I realize that __ARM_ARCH_5TE__ does not necessarily mean xscale.  But how else
to test for pxa2xx/ixp in an assembly file?  I wouldn't expect any ill effects
on a non-xscale v5te because these CP15 operations are defined the same way in
the ARM Architecture Reference Manual for v5 cores, but unfortunately I only
have a pxa270 xscale to test on.

I experienced this same problem a couple years ago when I was getting OpenOCD
working on the xscale.  Often software breakpoints (replacing an instruction
with the 'bkpt' instruction) would fail unless this operation was performed
after replacing the instruction, even with caches off.  The following two
paragraphs are cut from section 4.2.7 of the xscale core developer's manual...

If the instruction cache is not enabled, or code is being written to a
non-cacheable region, software must still invalidate the instruction cache
before using the newly-written code.

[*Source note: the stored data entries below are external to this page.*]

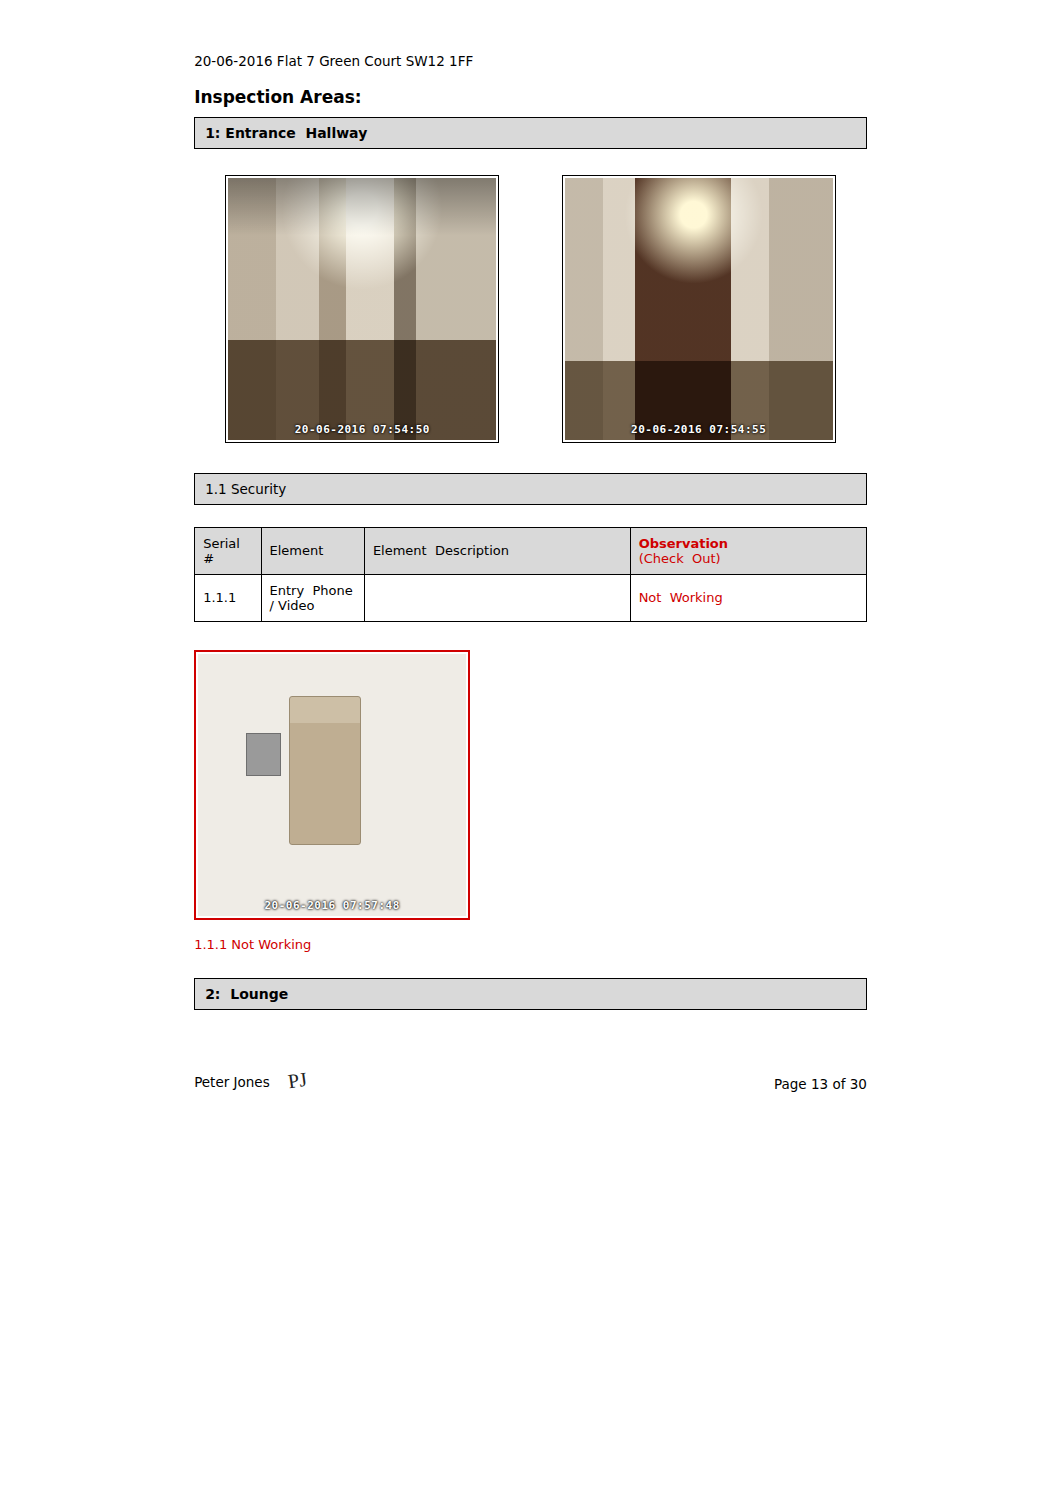20-06-2016 Flat 7 Green Court SW12 1FF
Inspection Areas:
1: Entrance Hallway
20-06-2016 07:54:50
20-06-2016 07:54:55
1.1 Security
| Serial # | Element | Element Description | Observation (Check Out) |
| --- | --- | --- | --- |
| 1.1.1 | Entry Phone / Video | | Not Working |
20-06-2016 07:57:48
1.1.1 Not Working
2: Lounge
Peter Jones PJ
Page 13 of 30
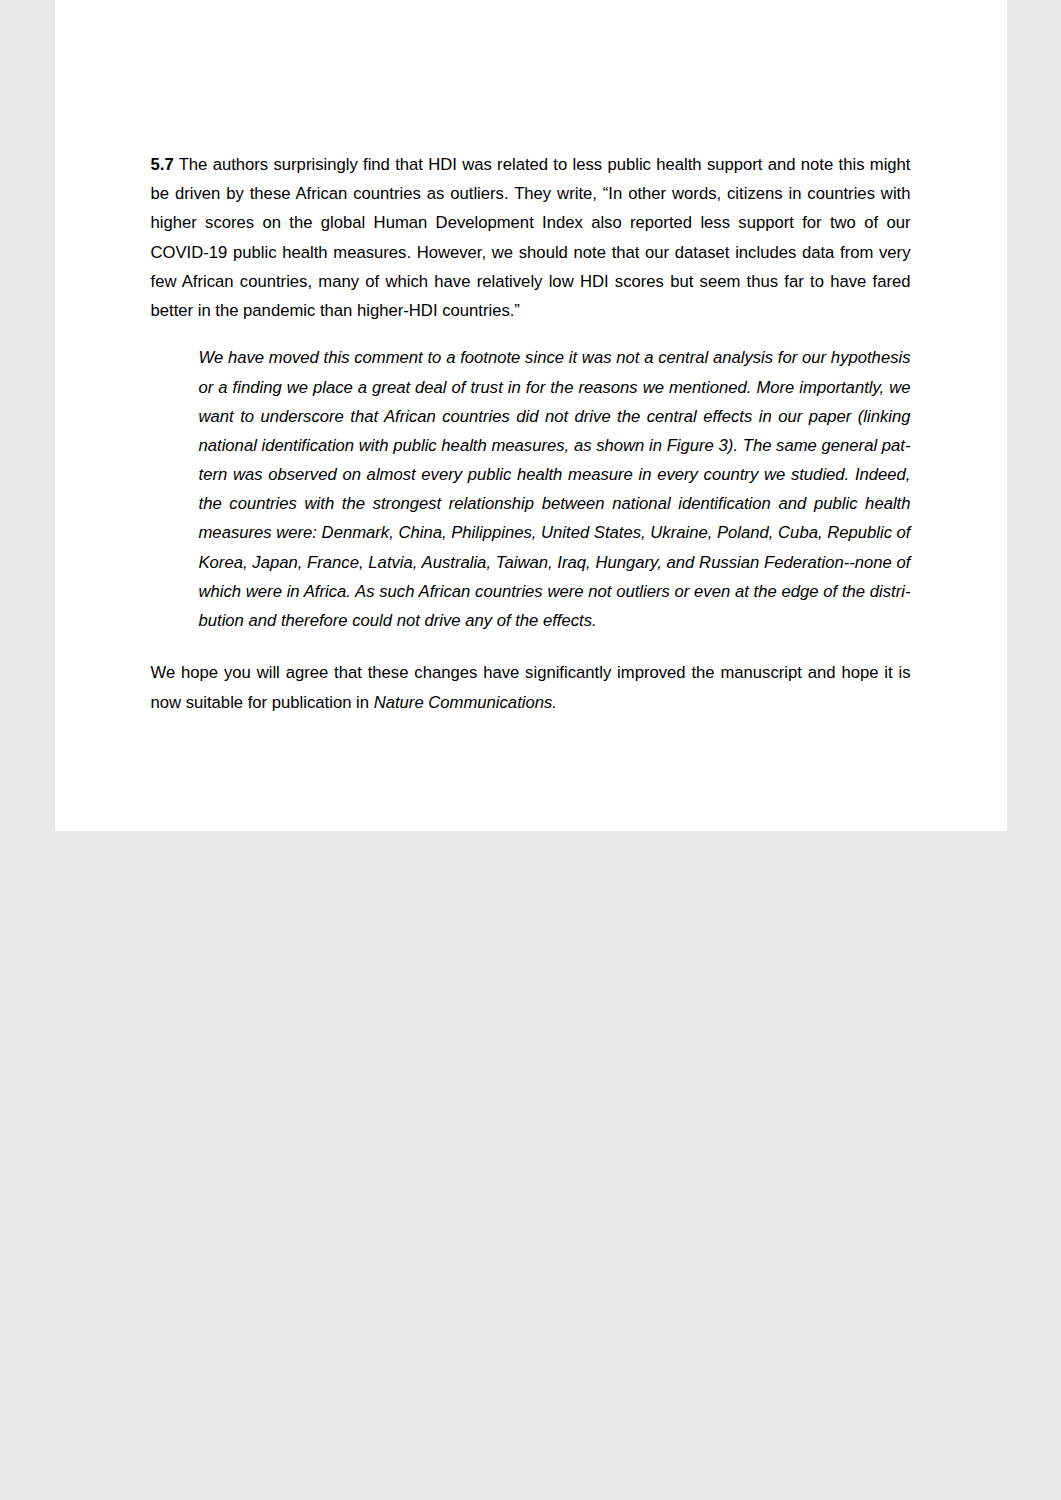5.7 The authors surprisingly find that HDI was related to less public health support and note this might be driven by these African countries as outliers. They write, “In other words, citizens in countries with higher scores on the global Human Development Index also reported less support for two of our COVID-19 public health measures. However, we should note that our dataset includes data from very few African countries, many of which have relatively low HDI scores but seem thus far to have fared better in the pandemic than higher-HDI countries.”
We have moved this comment to a footnote since it was not a central analysis for our hypothesis or a finding we place a great deal of trust in for the reasons we mentioned. More importantly, we want to underscore that African countries did not drive the central effects in our paper (linking national identification with public health measures, as shown in Figure 3). The same general pattern was observed on almost every public health measure in every country we studied. Indeed, the countries with the strongest relationship between national identification and public health measures were: Denmark, China, Philippines, United States, Ukraine, Poland, Cuba, Republic of Korea, Japan, France, Latvia, Australia, Taiwan, Iraq, Hungary, and Russian Federation--none of which were in Africa. As such African countries were not outliers or even at the edge of the distribution and therefore could not drive any of the effects.
We hope you will agree that these changes have significantly improved the manuscript and hope it is now suitable for publication in Nature Communications.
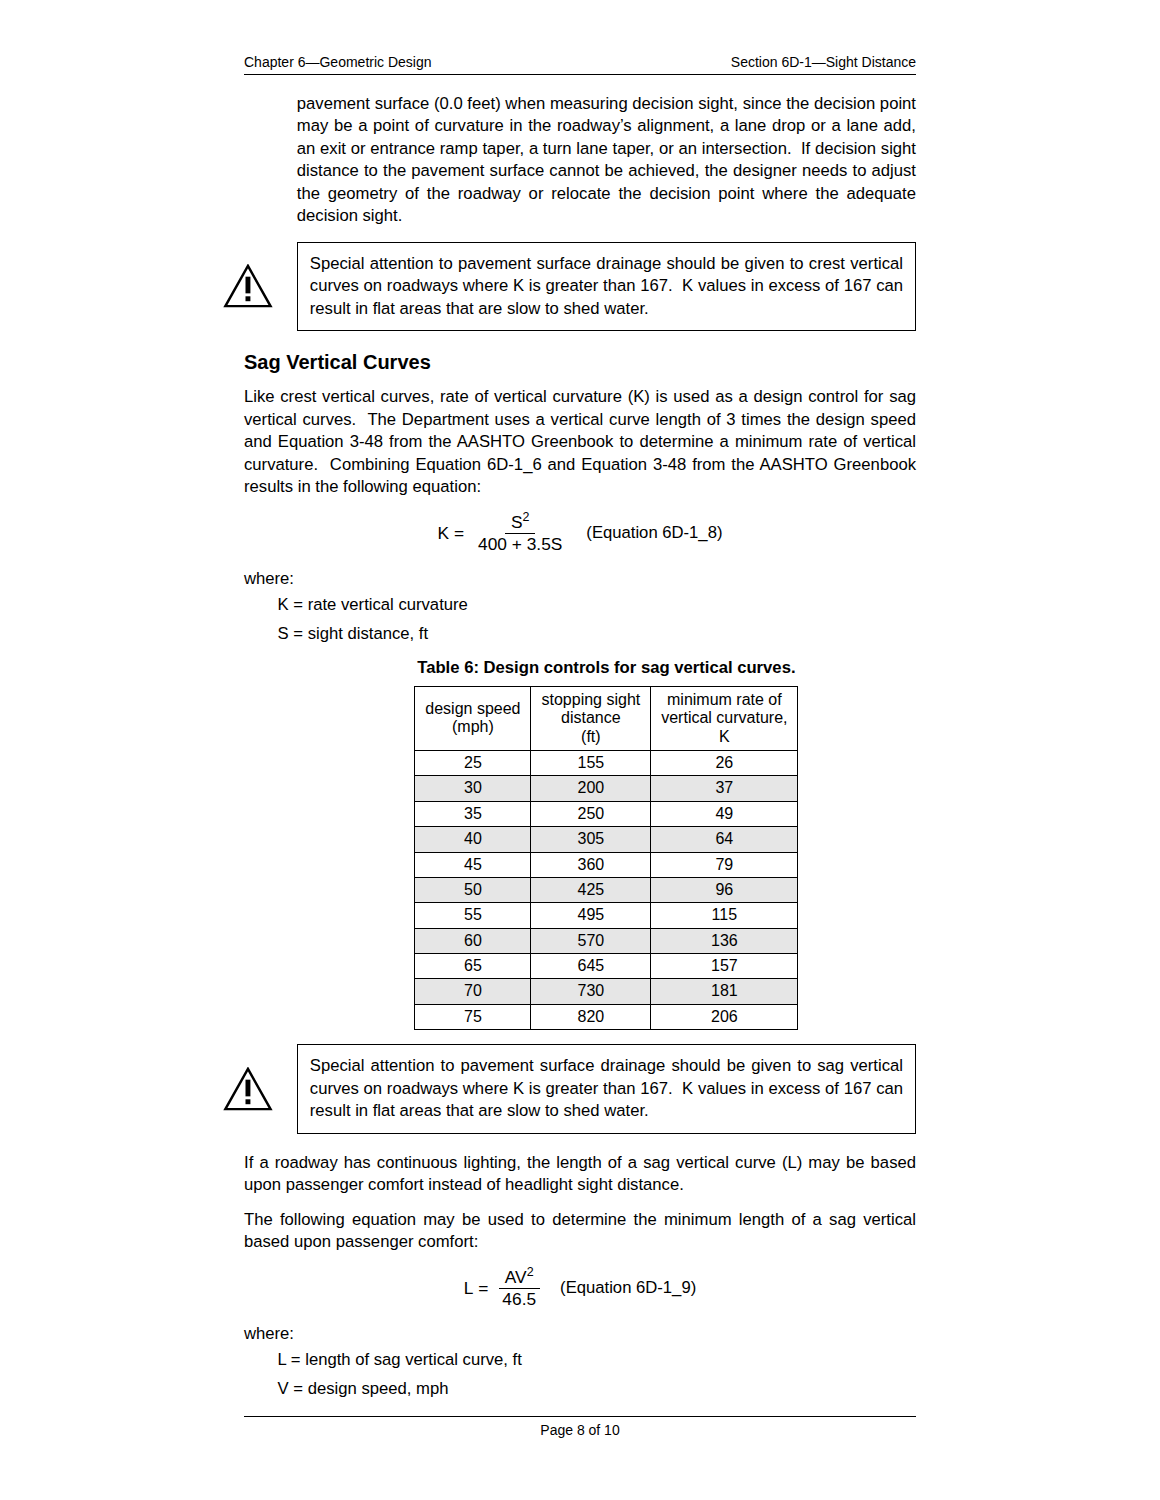Chapter 6—Geometric Design Section 6D-1—Sight Distance
pavement surface (0.0 feet) when measuring decision sight, since the decision point may be a point of curvature in the roadway’s alignment, a lane drop or a lane add, an exit or entrance ramp taper, a turn lane taper, or an intersection. If decision sight distance to the pavement surface cannot be achieved, the designer needs to adjust the geometry of the roadway or relocate the decision point where the adequate decision sight.
Special attention to pavement surface drainage should be given to crest vertical curves on roadways where K is greater than 167. K values in excess of 167 can result in flat areas that are slow to shed water.
Sag Vertical Curves
Like crest vertical curves, rate of vertical curvature (K) is used as a design control for sag vertical curves. The Department uses a vertical curve length of 3 times the design speed and Equation 3-48 from the AASHTO Greenbook to determine a minimum rate of vertical curvature. Combining Equation 6D-1_6 and Equation 3-48 from the AASHTO Greenbook results in the following equation:
K = S2 400 + 3.5S (Equation 6D-1_8)
where:
K = rate vertical curvature
S = sight distance, ft
Table 6: Design controls for sag vertical curves.
| design speed (mph) | stopping sight distance (ft) | minimum rate of vertical curvature, K |
| --- | --- | --- |
| 25 | 155 | 26 |
| 30 | 200 | 37 |
| 35 | 250 | 49 |
| 40 | 305 | 64 |
| 45 | 360 | 79 |
| 50 | 425 | 96 |
| 55 | 495 | 115 |
| 60 | 570 | 136 |
| 65 | 645 | 157 |
| 70 | 730 | 181 |
| 75 | 820 | 206 |
Special attention to pavement surface drainage should be given to sag vertical curves on roadways where K is greater than 167. K values in excess of 167 can result in flat areas that are slow to shed water.
If a roadway has continuous lighting, the length of a sag vertical curve (L) may be based upon passenger comfort instead of headlight sight distance.
The following equation may be used to determine the minimum length of a sag vertical based upon passenger comfort:
L = AV2 46.5 (Equation 6D-1_9)
where:
L = length of sag vertical curve, ft
V = design speed, mph
Page 8 of 10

This precaution ensures that state
associated with the new code is not buffered elsewhere in the processor, such as
the fetch buffers or the BTB.

Naturally, when writing code as data, care must be taken to force it completely
out of the processor into external memory before attempting to execute it. If
writing into a non-cacheable region, flushing the write buffers is sufficient
precaution (see Section 7.2.8 for a description of this

 arch/arm/lib/relocate.S |   10 ++++++++++
 1 files changed, 10 insertions(+), 0 deletions(-)
Marek Vasut - June 20, 2013, 1:56 p.m.
Dear Mike Dunn,

> On the xscale, the icache must be invalidated and the write buffers drained
> after writing code over the data bus, even if the caches are disabled. 
> After rebasing with the main git repository, u-boot began crashing in odd
> places on my pxa270 board (palmtreo680) after the code relocation routine
> ran.  This patch fixes it.  Cache coherency problems are often
> hit-and-miss (ha ha), and this latent problem didn't rear its ugly head
> until now.  Tested on the pxa270.
> 
> Signed-off-by: Mike Dunn <mikedunn@newsguy.com>
> ---
> 
> I realize that __ARM_ARCH_5TE__ does not necessarily mean xscale.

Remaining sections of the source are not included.